Subsurface scattering in deferred physically-based shading

Having a custom deferred renderer in Unity (not the built-in Deferred path) where one of my G-buffers contains material properties for physically-based lighting that is applied in post-process:

R = roughness [0…1]
G = refractive index 1…20 precomputed into f0 [0…1]
B = reflectivity [0…1]

Now I’m wondering, when we already have these 3 surface properties, is there a reasonably plausible heuristic out there that could let me auto-infer the material’s “subsurface-scatterability” (let’s call it SSS-strength) instead of adding another G-buffer channel? For example I’m thinking some materials like plastic and water and skin would have quite a high, yet metallic/stony/wooden etc. much smaller. But I can’t seem to make out any semi-logical “connection” that could translate any combination of the above “RGB” data into a suitable at-shader-runtime-derived “SSS-strength”.

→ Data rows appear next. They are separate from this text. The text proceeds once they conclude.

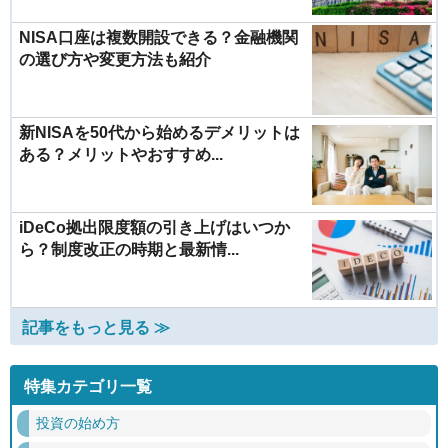
NISA口座は複数開設できる？金融機関
の選び方や変更方法も紹介
新NISAを50代から始めるデメリットは
ある？メリットやおすすめ...
iDeCo拠出限度額の引き上げはいつか
ら？制度改正の時期と最新情...
記事をもっと見る ≫
特集カテゴリ一覧
投資の始め方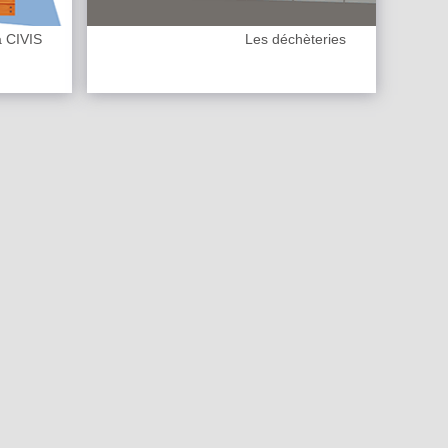
a CIVIS
Les déchèteries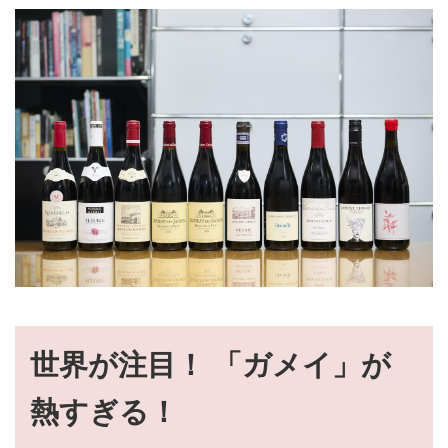
世界が注目！ 「ガメイ」が
熱すぎる！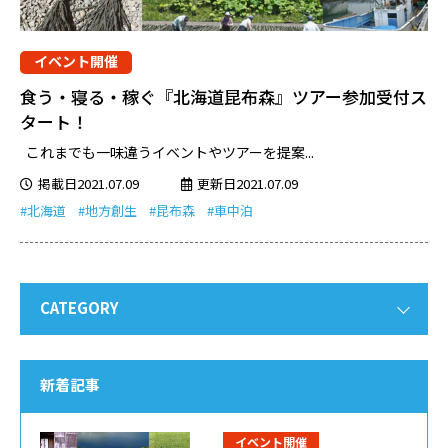
イベント開催
食う・寝る・稼ぐ『北海道昆布森』ツアー参加受付ス
タート！
これまでも一味違うイベントやツアーを提案...
掲載日2021.07.09
更新日2021.07.09
#北海道
#地方創生
#昆布森
#車中泊
CATEGORY
新着記事
イベント開催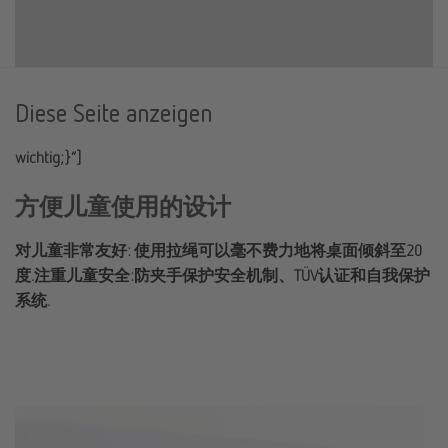
Diese Seite anzeigen
wichtig;}”]
方便儿童使用的设计
对儿童非常友好: 使用拉绳可以毫不费力地将桌面倾斜至20
度.注重儿童安全:防夹手保护安全机制、TÜV认证和自我保护
系统.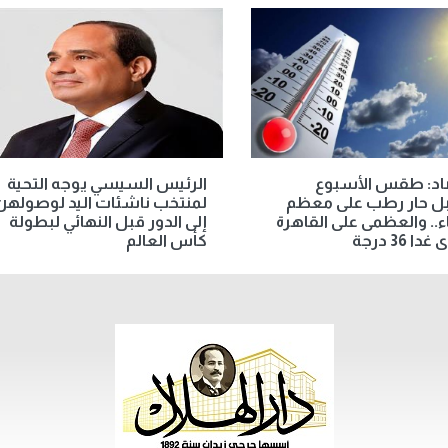
صاد: طقس الأسبوع
الرئيس السيسي يوجه التحية
بل حار رطب على معظم
لمنتخب ناشئات اليد لوصولهن
اء.. والعظمى على القاهرة
إلى الدور قبل النهائي لبطولة
دا 36 درجة
كأس العالم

(Ignoring here whether full-screen per-pixel SSS is a good idea perf-wise, I can always switch it off for another 1 or 2 years until hardware catches up a bit but I’m right now still itching to at least implement it and see the looks.)

Now there simply might not be any such connection, but yeah then there might well be. Especially the roughness and refractive index properties do carry some valuable info (for example I use them for fresnel reflections and the B (reflectivity) channel is just an artistic strength-multiplier slider of sorts, cranked up to 1 especially for shiny metals/mirrorglass/etc.)

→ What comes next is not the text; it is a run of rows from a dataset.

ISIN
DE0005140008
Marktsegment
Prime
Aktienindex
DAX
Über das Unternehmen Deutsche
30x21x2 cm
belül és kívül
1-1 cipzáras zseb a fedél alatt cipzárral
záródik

I think it’s unlikely that there is any sort of hard-and-fast relation, or even a decent general heuristic. If you have some idea of the materials you need to render for your game, maybe you can write them all down and find some rule that works for the cases you care about.

I guess you’re right… well I post-poned the topic of SSS for now anyway :wink: thanks!

Im not sure if i understood the question at all, but i am sure subsurface scattering is mainly about the volume first.
So, why dont you just calculate the usual sss lighting and then distort the result with the refractivereflectroughness or whatever variable you have in mind?

You can check the assasins creed 4 water shader for an example. Although, while you will go for hiper-realism there it is too slow for realtime and even professional people fake or bake things with just a texture wherever possible.